# Data for this exercise start
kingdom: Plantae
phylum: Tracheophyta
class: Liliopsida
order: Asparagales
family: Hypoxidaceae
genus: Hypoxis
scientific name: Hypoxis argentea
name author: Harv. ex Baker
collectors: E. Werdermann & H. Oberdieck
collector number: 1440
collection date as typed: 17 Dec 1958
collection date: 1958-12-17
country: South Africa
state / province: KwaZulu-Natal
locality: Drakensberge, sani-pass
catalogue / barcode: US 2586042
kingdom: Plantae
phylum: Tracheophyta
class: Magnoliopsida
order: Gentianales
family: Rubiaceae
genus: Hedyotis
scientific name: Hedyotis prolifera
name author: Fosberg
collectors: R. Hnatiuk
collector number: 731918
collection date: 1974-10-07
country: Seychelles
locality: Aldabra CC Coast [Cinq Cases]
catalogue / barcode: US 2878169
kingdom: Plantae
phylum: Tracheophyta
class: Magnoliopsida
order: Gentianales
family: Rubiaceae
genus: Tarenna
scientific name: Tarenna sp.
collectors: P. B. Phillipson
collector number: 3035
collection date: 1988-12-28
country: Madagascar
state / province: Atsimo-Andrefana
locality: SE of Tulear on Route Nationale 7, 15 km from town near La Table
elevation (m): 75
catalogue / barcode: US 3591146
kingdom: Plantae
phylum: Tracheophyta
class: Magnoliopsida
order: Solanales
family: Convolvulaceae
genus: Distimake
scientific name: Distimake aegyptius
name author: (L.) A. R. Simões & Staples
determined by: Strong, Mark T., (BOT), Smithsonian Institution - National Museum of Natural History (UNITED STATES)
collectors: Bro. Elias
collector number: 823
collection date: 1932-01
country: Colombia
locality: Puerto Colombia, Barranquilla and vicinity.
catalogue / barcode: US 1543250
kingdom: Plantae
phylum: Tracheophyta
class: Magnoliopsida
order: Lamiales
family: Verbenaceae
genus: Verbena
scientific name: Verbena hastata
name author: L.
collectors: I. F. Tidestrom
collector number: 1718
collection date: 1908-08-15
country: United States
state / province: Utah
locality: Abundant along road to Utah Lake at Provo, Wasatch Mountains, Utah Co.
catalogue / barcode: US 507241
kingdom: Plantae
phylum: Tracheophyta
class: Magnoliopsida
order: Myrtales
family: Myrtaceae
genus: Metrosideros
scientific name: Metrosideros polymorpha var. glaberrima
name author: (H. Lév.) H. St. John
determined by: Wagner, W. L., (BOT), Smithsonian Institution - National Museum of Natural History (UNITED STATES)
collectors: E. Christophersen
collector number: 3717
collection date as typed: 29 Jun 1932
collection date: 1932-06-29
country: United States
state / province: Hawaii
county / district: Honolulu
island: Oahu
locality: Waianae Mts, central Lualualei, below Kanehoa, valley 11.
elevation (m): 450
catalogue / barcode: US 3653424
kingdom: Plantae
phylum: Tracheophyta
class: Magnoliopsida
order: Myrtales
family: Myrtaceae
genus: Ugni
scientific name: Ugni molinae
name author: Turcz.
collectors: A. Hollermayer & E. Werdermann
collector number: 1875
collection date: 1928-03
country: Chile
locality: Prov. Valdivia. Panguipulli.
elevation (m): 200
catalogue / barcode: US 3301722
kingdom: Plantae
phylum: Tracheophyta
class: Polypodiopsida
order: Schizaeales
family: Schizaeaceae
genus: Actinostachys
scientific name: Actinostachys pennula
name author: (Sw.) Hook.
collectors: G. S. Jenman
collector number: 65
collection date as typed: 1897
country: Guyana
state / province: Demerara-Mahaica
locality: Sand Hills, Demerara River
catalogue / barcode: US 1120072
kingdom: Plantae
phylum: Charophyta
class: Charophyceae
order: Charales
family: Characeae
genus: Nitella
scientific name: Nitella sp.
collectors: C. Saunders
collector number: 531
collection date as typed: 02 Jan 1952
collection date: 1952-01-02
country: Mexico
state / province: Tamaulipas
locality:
# Data for this exercise end
Work to do :: Starting at the line that has "elevation (m): 200" and going through the last row, write those lines out again with every "locality" changed to "site" and everything else left the same.

Expected answer ::
elevation (m): 200
catalogue / barcode: US 3301722
kingdom: Plantae
phylum: Tracheophyta
class: Polypodiopsida
order: Schizaeales
family: Schizaeaceae
genus: Actinostachys
scientific name: Actinostachys pennula
name author: (Sw.) Hook.
collectors: G. S. Jenman
collector number: 65
collection date as typed: 1897
country: Guyana
state / province: Demerara-Mahaica
site: Sand Hills, Demerara River
catalogue / barcode: US 1120072
kingdom: Plantae
phylum: Charophyta
class: Charophyceae
order: Charales
family: Characeae
genus: Nitella
scientific name: Nitella sp.
collectors: C. Saunders
collector number: 531
collection date as typed: 02 Jan 1952
collection date: 1952-01-02
country: Mexico
state / province: Tamaulipas
site:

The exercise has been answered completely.